For a project im in need of a nonlinear least squares solver for the purpose of curve fitting with custom functions. Thus I have a set of observed points, a set of target points and a (user specific) function whose parameters I seek to optimise in order to minimize the square error.
As far as I can tell algorithms to solve this sort of problem are nonlinear conjugate gradient (NLCG) or the Levenberg-Marquardt algorithm (LMA). Unfortunately I could not find any OpenCL (or even CUDA) library solving this particularly problem.
Does someone know about an existing implementation?
Consider using Nelder Mead instead of NLCG or LMA. I'm not sure if it is in any existing library,
but it would be simple to implement in OpenCL. NM is flexible and sounds like a good "fit" to your
project problem statement - I've used a C++ implementation I wrote for similar work for many years.

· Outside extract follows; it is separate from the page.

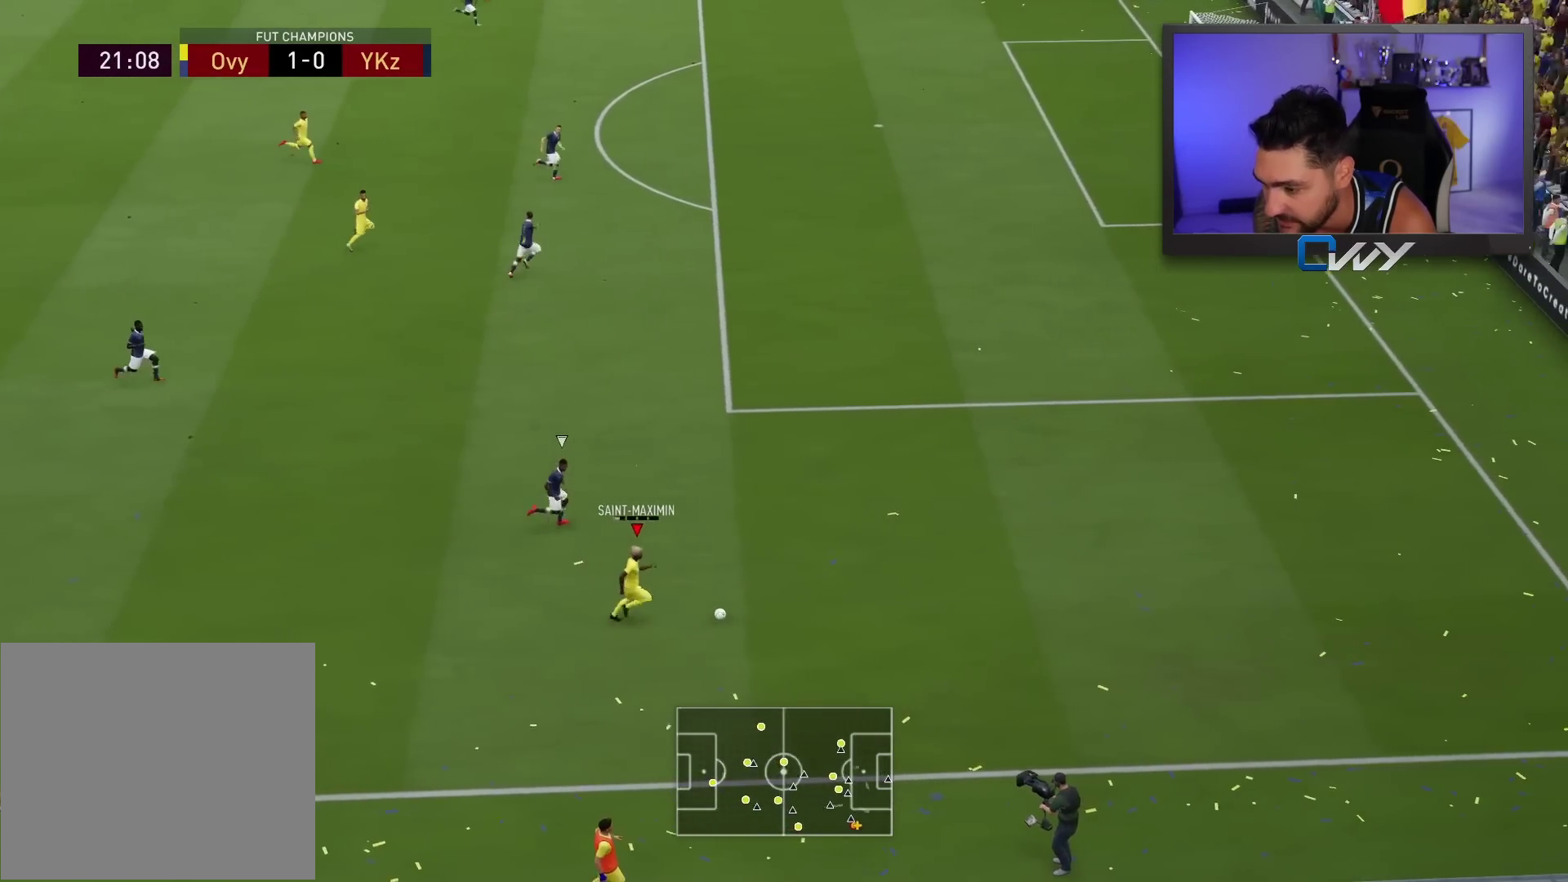
{"buttons": [], "left_stick": "left", "right_stick": "center", "events": [[317, "CROSS", "up"], [317, "L3", "up"], [317, "SQUARE", "up"], [333, "R1", "up"], [367, "left_stick", "center"], [450, "left_stick", "left"]]}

I think there's a partial implementation of NM in Rob Farber's CUDA book, but it's probably quicker to
write a new routine from scratch than try to translate his code from CUDA to OpenCL.
Thank you for your feedback ajhill. I went down the road implementing LMA myself (currently in progress). For anyone running into the same problem: Following post describes the math and the various methods for the iterative step calculation: Linear And Nonlinear Least-Squares With Math.NET | Imaging Shop
Most of the operations can be straightforward done by the routines implemented in Math libraries (I used ViennaCL - Linear Algebra Library using CUDA, OpenCL, and OpenMP since they provide an SVD implementation). Whats left to do is to calculate the Jacobian using forward (or centered) differences and to figure out a way to let users easily supply model functions which will be used to calculate the residuals in an OpenCL kernel with arbitrary kernel arguments.